Peter Schmuck: Larry Lucchino looms large in the history of Oriole Park -
Peter Schmuck

Peter Schmuck: Larry Lucchino looms large in the history of Oriole Park

Syndication USA TODAY

It is a sad coincidence that two of the men who had such a huge impact on baseball in Baltimore should pass away within days of each other. Little more than a week after former owner Peter Angelos died at age of 94, former club president Larry Lucchino left us on Tuesday at 78.

The Angelos legacy has been well chronicled over the month since it was announced that his family had agreed to sell the franchise to Baltimore-born billionaire David Rubinstein. Lucchino’s baseball legacy may not be quite as familiar to a couple of new generations of Orioles fans, but he was instrumental in the conceptualization and birth of Oriole Park at Camden Yards.

It was under Lucchino’s watch as right-hand man to Washington-based former owner Edward Bennett Williams and during the short-lived ownership of Eli Jacobs that the Orioles convinced the State of Maryland to build a new ballpark in the Inner Harbor area to replace aging Memorial Stadium.
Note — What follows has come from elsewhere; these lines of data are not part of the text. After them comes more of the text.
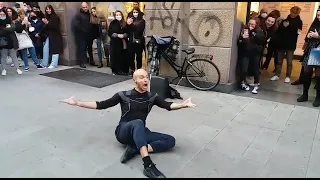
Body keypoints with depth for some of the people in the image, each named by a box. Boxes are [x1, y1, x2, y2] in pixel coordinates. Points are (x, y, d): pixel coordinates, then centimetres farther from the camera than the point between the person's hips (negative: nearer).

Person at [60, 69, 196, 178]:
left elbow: (168, 105, -7)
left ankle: (135, 149, -24)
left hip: (140, 133, 4)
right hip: (123, 132, -4)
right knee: (138, 122, -39)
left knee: (171, 140, -15)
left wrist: (183, 105, -27)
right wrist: (77, 103, -11)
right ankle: (148, 165, -47)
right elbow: (101, 105, -3)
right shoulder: (124, 95, -3)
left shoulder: (152, 97, 5)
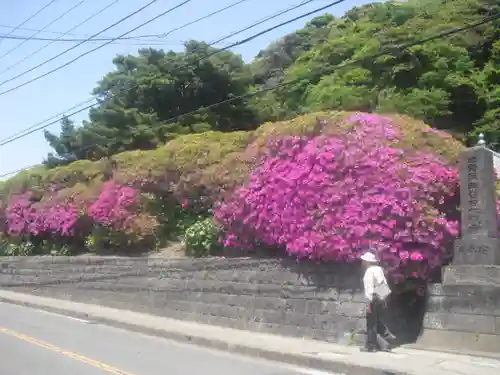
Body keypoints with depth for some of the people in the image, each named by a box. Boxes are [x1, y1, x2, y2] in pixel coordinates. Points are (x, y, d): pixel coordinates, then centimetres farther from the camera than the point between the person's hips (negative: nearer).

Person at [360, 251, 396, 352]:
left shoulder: (369, 271, -15)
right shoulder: (378, 269, 10)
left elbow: (369, 288, -20)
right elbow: (383, 284, 13)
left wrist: (369, 302, -19)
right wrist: (383, 300, 19)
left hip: (374, 299, -9)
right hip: (381, 298, 9)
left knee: (371, 323, 0)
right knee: (376, 320, 22)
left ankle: (371, 346, 6)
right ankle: (388, 336, 17)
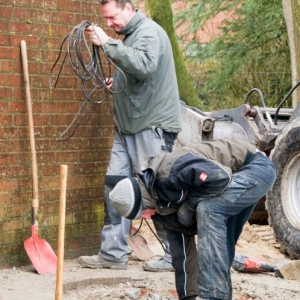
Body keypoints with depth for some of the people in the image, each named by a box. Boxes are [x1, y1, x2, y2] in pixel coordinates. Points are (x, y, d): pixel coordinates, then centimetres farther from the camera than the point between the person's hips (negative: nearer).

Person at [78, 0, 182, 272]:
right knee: (115, 186, 6)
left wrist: (107, 43, -30)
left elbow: (144, 65, -31)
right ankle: (112, 253, 10)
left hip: (152, 127, -10)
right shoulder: (131, 35, 17)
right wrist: (119, 82, 10)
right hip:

If that was all there was to it, Lucchino’s impact might not warrant a burst of orange-and-black nostalgia about the late 1980s and early ‘90s. Major League Baseball had just entered a new era of stadium construction and there were team officials and owners all over the country clamoring for modern new ballparks.

What separated Lucchino from them, of course, was the vision to create – along with architect Janet Marie Smith – a truly new concept in ballpark design. Oriole Park became the nouveau traditional model for a string of stadium projects, which is why the team loves to trumpet it as “the ballpark that forever changed baseball.”

Lucchino also had a major role in engineering the sale of the Orioles to Jacobs after the death of Williams and received a significant minority ownership stake in that deal that paid off handsomely when Angelos bought the club out of bankruptcy for a record $173 million.

Lucchino would move on from the Orioles after Angelos took control of the franchise and build on his reputation as a stadium visionary with the conceptualization of Petco Park, which is beautifully blended into the historic Gaslamp District in San Diego.

He also oversaw construction of the Red Sox’ spring training facility in Fort Myers, Florida, and a new Triple-A ballpark in Worcester, Massachusetts.

Oh yeah, and he was Red Sox president when the club finally reversed the “Curse of the Bambino” in 2004 and went on to win three World Series championships during his 15-year tenure.

His contribution to the sport as a baseball executive with three big league teams and chairman of the Worcester Red Sox was encapsulated in a tribute from Baseball Commissioner Rob Manfred.

“Larry Lucchino was one of the most accomplished executives that our industry has ever had. He was deeply driven, he understood baseball’s place in our communities, and he had a keen eye for executive talent. Larry’s vision for Camden Yards played a vital role in advancing fan-friendly ballparks across the game. He followed up by overseeing the construction of Petco Park, which remains a jewel of the San Diego community. Then Larry teamed with John Henry and Tom Werner to produce the most successful era in Red Sox history, which included historic World Series Championships on the field and a renewed commitment to Fenway Park.”

Though Lucchino wasn’t always warm and fuzzy with the media, he could be engaging and, on occasion, very quotable. He is remembered for famously labeling the New York Yankees “the Evil Empire” at the height of the always heated Yankees/Red Sox rivalry.

He was a fighter. He won a battle with non-Hodgkins Lymphoma in 1985 and was active in cancer-related charities throughout his later years, most notably as chairman of the Jimmy Fund, which benefits the Dana-Farber Cancer Institute in Boston.

It’s hard to imagine him not being enshrined at the Baseball Hall of Fame. Should be there already.